** Complete the following **
**A)** In the passage on the Schnorr authentication protocol, which hash function is named as a possible choice for computing e in the non-interactive version?
**B)** Change "locality" to "site" everywhere in the part of the records that opens with the line containing "collector number: 1027" and closes with the end of the records. Give only that part, with everything else unchanged.

** Text block **
[START]
The Schnorr authentication protocol uses a discrete log public key
system with prime p, generator "a" of prime order q, where q divides
p-1. The secret key is s, and the public key is v = a^-s mod p.
Based on Schneier's description, to authenticate herself as the holder
of a specific public key y, Peggy picks a random r < q and computes
x = a^r mod p, and sends it to Victor. Victor sends Peggy a random
value e. Peggy returns the value y = (r + se) mod q. Victor verifies
that x = a^y*v^e mod p.
As is typical in such challenge-based proofs, it can be made non-interactive
by replacing the challenge with a hash. Instead of Victor sending Peggy
the random value e, e can be defined as Hash(x), where the hash might be
SHA-1. Now Peggy can execute the entire protocol herself, and output
the values (x, y) as a transcript of the protocol.
This (x, y) transcript is a somewhat peculiar object. It could only have
been done by Peggy; only someone who knew the secret key could create
it. But it doesn't assert anything, or sign anything. It just sits
there, a record that Peggy once ran the computation.
For digital cash purposes, we want to blind the protocol. For this we
go back to interactive version. We will run the interactive version
of the authentication protocol, and Victor will massage the values to
produce a transcript (x', y') which satisfies the verification formula,
but which Peggy will not recognize.
Victor creates two random blinding values, z and w. He participates in
the interactive protocol. He gets x from Peggy, and defines x'=x^z * a^w.
He then sets his challenge value as e = Hash(x') / z, and sends this
to Peggy. Peggy returns y, and Victor sets y' = y*z + w. Now (x', y')
is the blinded transcript that we want. It satisfies the verification
formula: x' = a^y'*v^e' (where e' = Hash(x')), but it is not linkable
to the values which Peggy saw.
[END]
** Information given **
[START]
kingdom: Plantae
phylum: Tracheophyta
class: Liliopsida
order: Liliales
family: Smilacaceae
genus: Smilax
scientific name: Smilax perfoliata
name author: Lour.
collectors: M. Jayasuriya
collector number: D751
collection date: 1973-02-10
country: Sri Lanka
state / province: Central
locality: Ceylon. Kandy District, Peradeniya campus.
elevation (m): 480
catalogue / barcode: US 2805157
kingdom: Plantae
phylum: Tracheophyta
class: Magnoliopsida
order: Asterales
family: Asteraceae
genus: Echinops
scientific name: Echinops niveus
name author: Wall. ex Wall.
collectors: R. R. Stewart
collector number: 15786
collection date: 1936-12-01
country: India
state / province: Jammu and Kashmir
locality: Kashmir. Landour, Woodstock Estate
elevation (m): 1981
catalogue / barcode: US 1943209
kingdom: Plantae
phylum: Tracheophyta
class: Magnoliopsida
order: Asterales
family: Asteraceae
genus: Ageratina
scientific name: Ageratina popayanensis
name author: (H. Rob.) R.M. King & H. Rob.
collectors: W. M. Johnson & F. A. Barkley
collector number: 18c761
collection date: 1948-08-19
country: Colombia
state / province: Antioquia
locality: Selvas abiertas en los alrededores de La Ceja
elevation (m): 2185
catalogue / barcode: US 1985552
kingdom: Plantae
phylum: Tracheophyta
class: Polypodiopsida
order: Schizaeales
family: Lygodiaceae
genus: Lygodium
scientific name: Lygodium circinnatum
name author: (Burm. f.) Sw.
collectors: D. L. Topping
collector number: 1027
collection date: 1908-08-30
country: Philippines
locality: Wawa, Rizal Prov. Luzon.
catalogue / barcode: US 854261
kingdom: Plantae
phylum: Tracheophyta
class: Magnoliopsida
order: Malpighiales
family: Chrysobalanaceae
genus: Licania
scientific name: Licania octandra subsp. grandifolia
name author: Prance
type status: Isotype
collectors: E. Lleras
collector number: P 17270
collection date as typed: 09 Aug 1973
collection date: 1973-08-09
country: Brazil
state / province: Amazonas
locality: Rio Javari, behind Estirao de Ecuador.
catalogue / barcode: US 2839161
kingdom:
[END]
** Answers to the exercise **
**A)** SHA-1

**B)**
collector number: 1027
collection date: 1908-08-30
country: Philippines
site: Wawa, Rizal Prov. Luzon.
catalogue / barcode: US 854261
kingdom: Plantae
phylum: Tracheophyta
class: Magnoliopsida
order: Malpighiales
family: Chrysobalanaceae
genus: Licania
scientific name: Licania octandra subsp. grandifolia
name author: Prance
type status: Isotype
collectors: E. Lleras
collector number: P 17270
collection date as typed: 09 Aug 1973
collection date: 1973-08-09
country: Brazil
state / province: Amazonas
site: Rio Javari, behind Estirao de Ecuador.
catalogue / barcode: US 2839161
kingdom:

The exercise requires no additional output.